# Showing a subset $A$ of $\omega$ is infinite

This is a concept that seems very intuitive to me, but I feel my proof is messy. Could someone more experienced than I perhaps offer some criticism/tell me if I'm even correct?

Let $A\subset\omega$. I want to show that $A$ is infinite if and only if $$\forall_m(m\in\omega\implies\exists_n(n\in A\land (m\lt n))).$$

Here $a<b\iff a\in b$ for $a,b\in\omega$. Also, $A\sim B$ means two sets are in bijection.

I think my proof is too roundabout. I prove $\implies$ by the contrapositive. Suppose the above property is not true. So there exists an $m$ such that there is no $n\in A$ such that $m<n$. This means for all $n\in A$, $n\leq m$, which implies $n\lt m^{+}$. So $A\subseteq m^+$. If $A=m^+$, then obviously $A\sim m^+$, so by definition $A$ is finite.
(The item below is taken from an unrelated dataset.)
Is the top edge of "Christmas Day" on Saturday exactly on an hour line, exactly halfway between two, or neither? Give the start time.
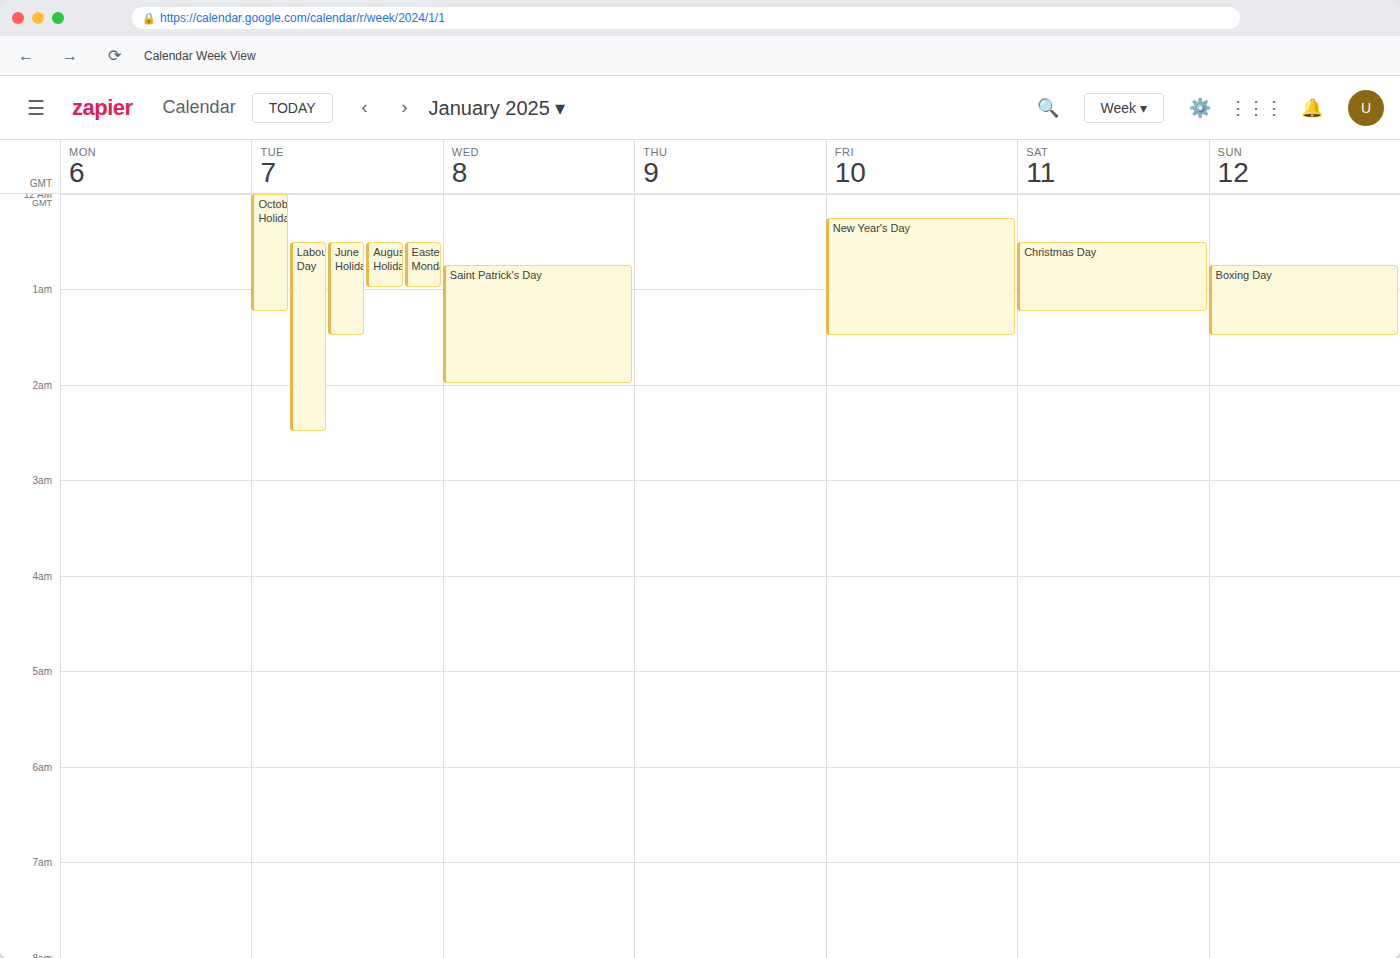
12:30 AM -- halfway between the 12 AM and 1 AM lines.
If $A\subsetneq m^+$, then we know $A\sim p$ for some $p<m^+$, so $A$ is finite by definition.

For $\impliedby$, I feel things get even worse. I try to prove the contrapositive by contradiction. I suppose $A$ is finite, but the property holds. Now if $A$ is empty, the property is false, a contradiction, so the contrapositive holds as needed. So assume $A$ is nonempty. Since $A$ is finite, $A$ must have a greatest element. (I try to justify this by applying the well-ordering principle on the reverse ordering. This is probably my biggest concern, is it acceptable?) Denote this element $k$. Consider $k^+$. Then $k^+\in\omega$, and by the property, we have that there is a $p\in A$ such that $k^+<p$, but $k<p$, a contradiction.

Apologies for this messy proof. How can I clean it up/correct it? Many thanks.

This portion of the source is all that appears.